Curiously, Fagundes and his team seem to have ignored the issue of lifelong partners, whether hetero- or homosexual. I imagine the outcomes will be similar. I suspect that avoidance of “devoted partner bereavement” is part of the all-pervasive American puritanism which, although it dates back to the founding pilgrim fathers and is 400 years out of date, is still very present in the typical American mind.
Sometimes we get stuck in a bad place. What options are there for someone left lonely and sad?
First of all, know about homeopathic Ignatia, from the Saint Ignatius bean tree. Take a dose of Ignatia 30C every few hours, until the heaviness starts to lift.

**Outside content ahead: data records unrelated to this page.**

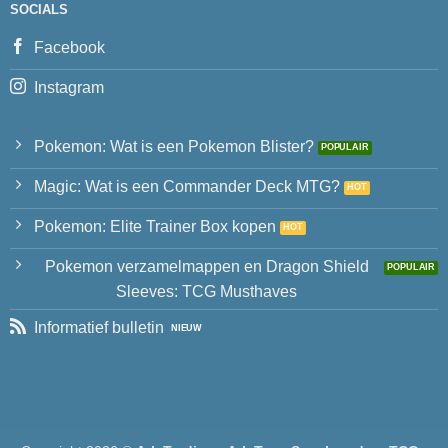
SOCIALS
Facebook
Instagram
Pokemon: Wat is een Pokemon Blister?
Magic: Wat is een Commander Deck MTG?
Pokemon: Elite Trainer Box kopen
Pokemon verzamelmappen en Dragon Shield
Sleeves: TCG Musthaves
Informatief bulletin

Sleep medication is definitely a no-no. But some kind of sleep aid may be appropriate. Valerian is good. Everyone knows melatonin helps sleep BUT it doesn’t help put you to sleep. 5HT (a serotonin precursor) can be good and may help lift mood.
My friend Graham Simpson MD recommends for sleeping: vitamin D 5,000 units, melatonin 3 mg and magnesium 500 mg (taken all at once, as a sleep draught).
Meditation, yoga and tai chi have a place, of course they do.
But talking to someone sympathetic, especially someone who has been there before you, is a sovereign remedy for grief: “A problem shared is a problem halved” and all that. Nothing heals like a warm grin and a friendly touch.
Of course take away all those aching reminders, like photographs and the deceased’s favorite trinkets. It’s not being disloyal at all. You do not owe it to your spouse/partner to feel depressed and miserable. He or she wouldn’t want it for you. It doesn’t prove you “really loved” him or her. So… don’t do it!
It sounds a bit hard-nosed maybe. But Hey! The best answer to death is LIFE! Live as if you’ve never lived before! Live like HELL! Your spouse or partner will be PROUD of you!
To your good health,
Prof. Keith Scott-Mumby
3. Rice University. “For the brokenhearted, grief can lead to death.” ScienceDaily, 22 October 2018.